This chapter makes some observations on the format group training should take (or what seems to work for the author), and the importance of ground rules in the group, as well as suggesting the ones that seem to be most effective.
The author has a clinic, which runs sessions once per week, which last 2.5 hours, including a 15 minute break. The session consists of the following;
- The beginning of the session where there is a brief discussion with anyone who has missed sessions, the reasons behind their absence are analysed and known as ‘therapy interfering behaviours’
- Approximately an hour is spent reviewing ‘homework’ (the application of skills learnt at the last session throughout the past week). If someone did not practice, this must also be discussed as there will be reasons for their lack of motivation
- A short break is good to have, to break up the session and to allow members of the group to interact in a structured manner and to re-fuel with food and drink
- Approximately an hour is then spent going over new material, however it is important that the homework review is more important therefore if it needs longer than an hour, it should be given the extra time.
- The session should be finished with a 15 minute ‘de-brief’ or ‘wind down’ to prevent people from leaving the group in a state of emotional turmoil. The book mentions two methods of ‘winding down’; the first is called process-observing whereby group members are asked to share (sometimes controversial) observations about how the session went). The second is using relaxation, meditation, visualisation and breathing exercises. Personally I prefer the second method, as it may be far too easy to make hurtful comments about other members and then damage their emotional state even further.
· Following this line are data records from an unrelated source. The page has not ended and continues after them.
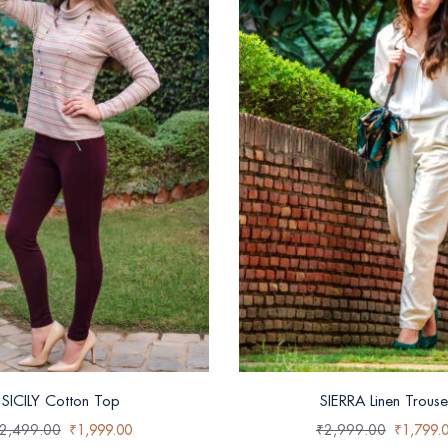
SICILY Cotton Top
SIERRA Linen Trouse
2,499.00
₹
1,999.00
₹
2,999.00
₹
1,799.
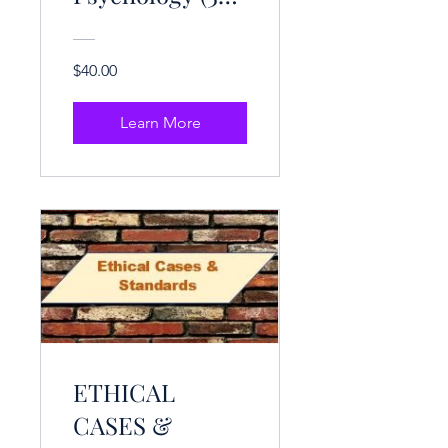
CE Hrs.)
$40.00
Learn More
ETHICAL
CASES &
The book goes on to explain that it is very important to have ground rules within the group, and these should be explained in the first session, and to any new members who join the group (if it is an open group). It mentions the following;
1) Clients who drop out of therapy are out of therapy – The suggestion is that is someone does not attend four sessions, they are seen to have dropped out and cannot return to the group. This refers to ‘unexcused’ absences (absences with a valid excuse don’t count, such as hospitalisation).
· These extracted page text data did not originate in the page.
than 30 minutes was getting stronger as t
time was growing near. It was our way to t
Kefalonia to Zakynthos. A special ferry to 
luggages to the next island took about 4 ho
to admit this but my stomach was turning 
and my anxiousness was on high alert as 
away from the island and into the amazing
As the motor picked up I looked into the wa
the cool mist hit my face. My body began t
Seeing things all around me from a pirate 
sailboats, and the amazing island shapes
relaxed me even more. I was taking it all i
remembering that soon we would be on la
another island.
2) Each client has to be in ongoing inividual therapy – As I mentioned before, it is important to have individual therapy alongside group skills training. Group training is for SKILLS, not the discussion of ongoing traumas in day-to-day life.
3) Clients must not come to the session under the influence of drugs or alcohol
4) Clients are not to discuss past (even if immediate) parasuicidal behaviours with other clients outside of sessions – I had to google ‘parasuicial’ but basically it means a suicide attempt or self harm which not result in death. This rule is mainly because when you hear about someones suicide attempt/self harm it creates a strong urge to copy their behaviour.
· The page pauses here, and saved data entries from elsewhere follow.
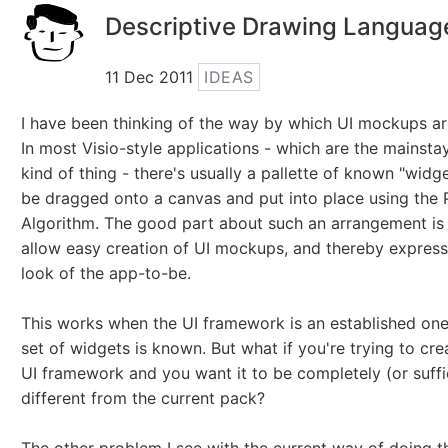
Descriptive Drawing Languag
11 Dec 2011
IDEAS
I have been thinking of the way by which UI mockups ar
In most Visio-style applications - which are the mainstay
kind of thing - there's usually a pallette of known "widg
be dragged onto a canvas and put into place using the P
Algorithm. The good part about such an arrangement is 
allow easy creation of UI mockups, and thereby express
look of the app-to-be.
This works when the UI framework is an established one
set of widgets is known. But what if you're trying to cr
UI framework and you want it to be completely (or suffi
different from the current pack?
5) Clients who call one another for help when feeling suicidal must be willing to accept help from the person called – Basically if you phone someone, you must allow them to help you. You can’t tell them to keep it to themselves – if you are in trouble you must accept their help.
6) Information obtained during sessions, as well as the names of clients, must remain confidential
7) Clients who are going to be late or miss a session should call ahead of time – As well as being common courtesy, it also prevents other group members from worrying about you.
8) Clients may not form private relationships outside of training sessions – The emphasis here is on the word ‘private’, meaning a relationship that cannot be, or would be awkward to be, discussed in the group setting.
9) Sexual partners may not be in skills training together – This could be awkward for both parties and other group members
As always, if I have written something incorrect, please let me know, I am learning!